Pertarungan Gagasan di Muktamar NU

Friday, March 26, 2010

Jumat, 26 Maret 2010 | 02:49 WIB

Di PBNU, Ahmad Bagdja bukan orang baru. Selama 25 tahun aktif di PBNU, bahkan ikut menyusun kembalinya ke khittah pada 1983-1984.

Menurut dia, seluruh kebijakan, baik politik, keumatan, hubungan dengan negara, maupun kewenangan yang bersifat strategis, menjadi kewenangan Syuriah. Itu akan jadi pegangan Tanfidziyah dalam membangun organisasi. NU tidak akan mencampuri urusan politik praktis, apalagi politik kepartaian. ”Saya ingin fokus membangun kemandirian NU sebagai kekuatan Islam Ahlussunnah Wal Jamaah,” ujarnya.

Karena itu, program pertamanya adalah proses pencerahan, baik dalam kehidupan beragama maupun pola pikir yang menjadi persoalan terbesar warga NU. Kedua, Bagdja ingin melakukan pemberdayaan ekonomi, kesejahteraan umat, pendidikan, dan kesehatan. Ketiga, menyangkut pembelaan warga NU yang secara hukum banyak tertindas dan terabaikan hak-haknya.

KH Ali Maschan Moesa

Memimpin Pengurus Wilayah NU Jawa Timur selama dua periode (1999-2008) membuat KH Ali Maschan Moesa merasa punya modal bertarung. ”Mayoritas (pengurus) di Jatim masih di belakang saya. Saya juga koordinator muktamar Lirboyo (Kediri) dan Solo (Boyolali),” katanya.
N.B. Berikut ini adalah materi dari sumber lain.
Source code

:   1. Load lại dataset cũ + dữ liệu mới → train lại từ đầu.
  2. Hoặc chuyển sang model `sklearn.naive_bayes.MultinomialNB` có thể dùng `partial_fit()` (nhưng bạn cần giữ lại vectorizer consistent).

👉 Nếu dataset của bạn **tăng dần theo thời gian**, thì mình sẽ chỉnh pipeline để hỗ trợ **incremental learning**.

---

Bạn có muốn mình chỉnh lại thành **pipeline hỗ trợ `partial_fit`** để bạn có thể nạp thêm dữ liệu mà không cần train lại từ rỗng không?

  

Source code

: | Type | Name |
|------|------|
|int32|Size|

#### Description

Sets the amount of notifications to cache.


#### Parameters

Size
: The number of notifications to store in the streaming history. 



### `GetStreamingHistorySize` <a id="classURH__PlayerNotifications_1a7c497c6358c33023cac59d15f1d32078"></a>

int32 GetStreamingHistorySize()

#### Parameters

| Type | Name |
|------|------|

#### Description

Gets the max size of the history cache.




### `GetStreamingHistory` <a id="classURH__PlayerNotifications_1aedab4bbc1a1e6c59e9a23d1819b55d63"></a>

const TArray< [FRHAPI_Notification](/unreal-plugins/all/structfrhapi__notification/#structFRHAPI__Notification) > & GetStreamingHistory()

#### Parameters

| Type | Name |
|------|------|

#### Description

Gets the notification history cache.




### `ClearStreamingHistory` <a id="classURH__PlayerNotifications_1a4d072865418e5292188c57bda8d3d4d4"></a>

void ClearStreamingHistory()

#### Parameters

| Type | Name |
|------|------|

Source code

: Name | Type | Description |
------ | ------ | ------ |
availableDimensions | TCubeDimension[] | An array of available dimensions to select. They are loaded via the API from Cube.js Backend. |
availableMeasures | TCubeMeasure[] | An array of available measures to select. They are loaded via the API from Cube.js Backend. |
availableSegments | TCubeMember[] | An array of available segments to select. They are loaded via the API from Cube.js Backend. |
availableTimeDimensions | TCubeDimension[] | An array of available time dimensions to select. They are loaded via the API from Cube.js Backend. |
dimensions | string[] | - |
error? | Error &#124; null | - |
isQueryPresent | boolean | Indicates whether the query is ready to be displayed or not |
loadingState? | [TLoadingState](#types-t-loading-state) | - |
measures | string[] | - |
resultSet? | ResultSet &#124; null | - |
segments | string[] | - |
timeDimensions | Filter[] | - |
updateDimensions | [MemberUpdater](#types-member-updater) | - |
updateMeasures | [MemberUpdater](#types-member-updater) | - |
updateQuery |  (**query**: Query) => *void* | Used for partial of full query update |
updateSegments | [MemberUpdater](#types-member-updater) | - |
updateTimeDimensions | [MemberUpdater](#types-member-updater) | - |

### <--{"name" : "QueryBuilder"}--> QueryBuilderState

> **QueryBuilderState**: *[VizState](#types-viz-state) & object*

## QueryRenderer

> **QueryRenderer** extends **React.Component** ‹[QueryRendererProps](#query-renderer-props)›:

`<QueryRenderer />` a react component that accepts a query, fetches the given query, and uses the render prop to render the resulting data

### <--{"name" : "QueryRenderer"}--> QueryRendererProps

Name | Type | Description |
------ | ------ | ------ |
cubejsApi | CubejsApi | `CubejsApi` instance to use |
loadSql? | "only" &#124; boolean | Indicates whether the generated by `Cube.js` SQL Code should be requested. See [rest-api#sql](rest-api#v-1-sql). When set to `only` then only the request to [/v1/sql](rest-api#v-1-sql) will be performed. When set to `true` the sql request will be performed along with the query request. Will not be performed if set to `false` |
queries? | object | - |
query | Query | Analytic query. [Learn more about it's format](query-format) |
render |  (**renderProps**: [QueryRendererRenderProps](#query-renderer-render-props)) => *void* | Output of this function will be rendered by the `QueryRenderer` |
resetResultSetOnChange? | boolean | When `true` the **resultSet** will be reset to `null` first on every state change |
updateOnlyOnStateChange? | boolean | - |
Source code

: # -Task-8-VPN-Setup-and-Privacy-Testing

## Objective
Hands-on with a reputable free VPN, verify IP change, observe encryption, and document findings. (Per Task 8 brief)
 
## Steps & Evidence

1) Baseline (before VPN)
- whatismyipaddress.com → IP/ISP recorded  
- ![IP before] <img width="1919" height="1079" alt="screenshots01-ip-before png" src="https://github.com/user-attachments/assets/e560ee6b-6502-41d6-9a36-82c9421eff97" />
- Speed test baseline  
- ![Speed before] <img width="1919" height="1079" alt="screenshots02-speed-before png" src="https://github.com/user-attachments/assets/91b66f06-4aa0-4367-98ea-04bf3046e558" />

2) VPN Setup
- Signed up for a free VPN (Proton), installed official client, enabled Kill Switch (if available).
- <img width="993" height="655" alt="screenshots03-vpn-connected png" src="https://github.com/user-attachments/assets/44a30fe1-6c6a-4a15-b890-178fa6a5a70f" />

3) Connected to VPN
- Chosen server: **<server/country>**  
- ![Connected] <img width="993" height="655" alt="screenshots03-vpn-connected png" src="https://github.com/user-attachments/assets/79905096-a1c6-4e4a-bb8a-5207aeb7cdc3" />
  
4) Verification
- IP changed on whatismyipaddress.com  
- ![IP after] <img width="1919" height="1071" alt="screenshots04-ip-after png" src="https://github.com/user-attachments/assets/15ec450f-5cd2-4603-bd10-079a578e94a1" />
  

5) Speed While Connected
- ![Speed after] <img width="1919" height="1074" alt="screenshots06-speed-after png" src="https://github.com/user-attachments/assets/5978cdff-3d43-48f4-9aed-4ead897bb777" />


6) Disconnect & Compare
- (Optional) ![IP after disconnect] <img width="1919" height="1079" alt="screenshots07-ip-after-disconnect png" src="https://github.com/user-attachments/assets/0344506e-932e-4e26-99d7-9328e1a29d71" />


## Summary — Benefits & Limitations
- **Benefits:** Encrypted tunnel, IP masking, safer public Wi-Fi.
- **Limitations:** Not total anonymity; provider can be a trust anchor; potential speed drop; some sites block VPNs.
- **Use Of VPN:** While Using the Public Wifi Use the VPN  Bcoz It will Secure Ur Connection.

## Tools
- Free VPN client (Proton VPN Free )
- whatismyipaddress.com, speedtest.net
Ali ingin menjadikan NU seperti keinginan pendirinya, yang tertuang pada tiga poin pidato KH Hasyim Asy’ari. Pertama, rasa persatuan, kebersamaan, dan saling asih sesama warga NU. Kedua, NU harus menjadi wadah bersama tanpa membedakan institusinya, mulai dari politisi, penguasa, hingga rakyat. Ketiga, NU harus mendorong kemajuan ilmu dalam arti yang sesungguhnya melalui jalur pendidikan. Poin itu masih ditambah lagi dengan syarat yang diterima KH Cholil Bangkalan, guru KH Hasyim Asy’ari. Bahwa NU harus berdiri di samping orang-orang kecil dan masyarakat bawah, memperjuangkan negara kebangsaan, dan simbol spiritualitas NU. Ali akan menjalankan program dengan bingkai enam hal tersebut.

KH Masdar F Mas’udi

Tak bisa disangkal bahwa NU memiliki posisi dan peran yang sangat strategis bagi perjalanan bangsa. Peran besar NU itulah yang membuat KH Masdar F Mas’udi terdorong ingin memimpin NU. Modal untuk bertarung pun ia miliki. Pada Muktamar NU 2004, ia memperoleh dukungan suara terbesar kedua setelah KH Hasyim Muzadi. Tahun itu juga ia menjadi Pelaksana Harian Ketua Umum saat KH Hasyim Muzadi meramaikan panggung pemilihan presiden. Bahkan, kala itu ia juga mendapat amanah dari Rais Aam PBNU KH MA Sahal Mahfudz untuk mengawal NU dari tarikan politik praktis.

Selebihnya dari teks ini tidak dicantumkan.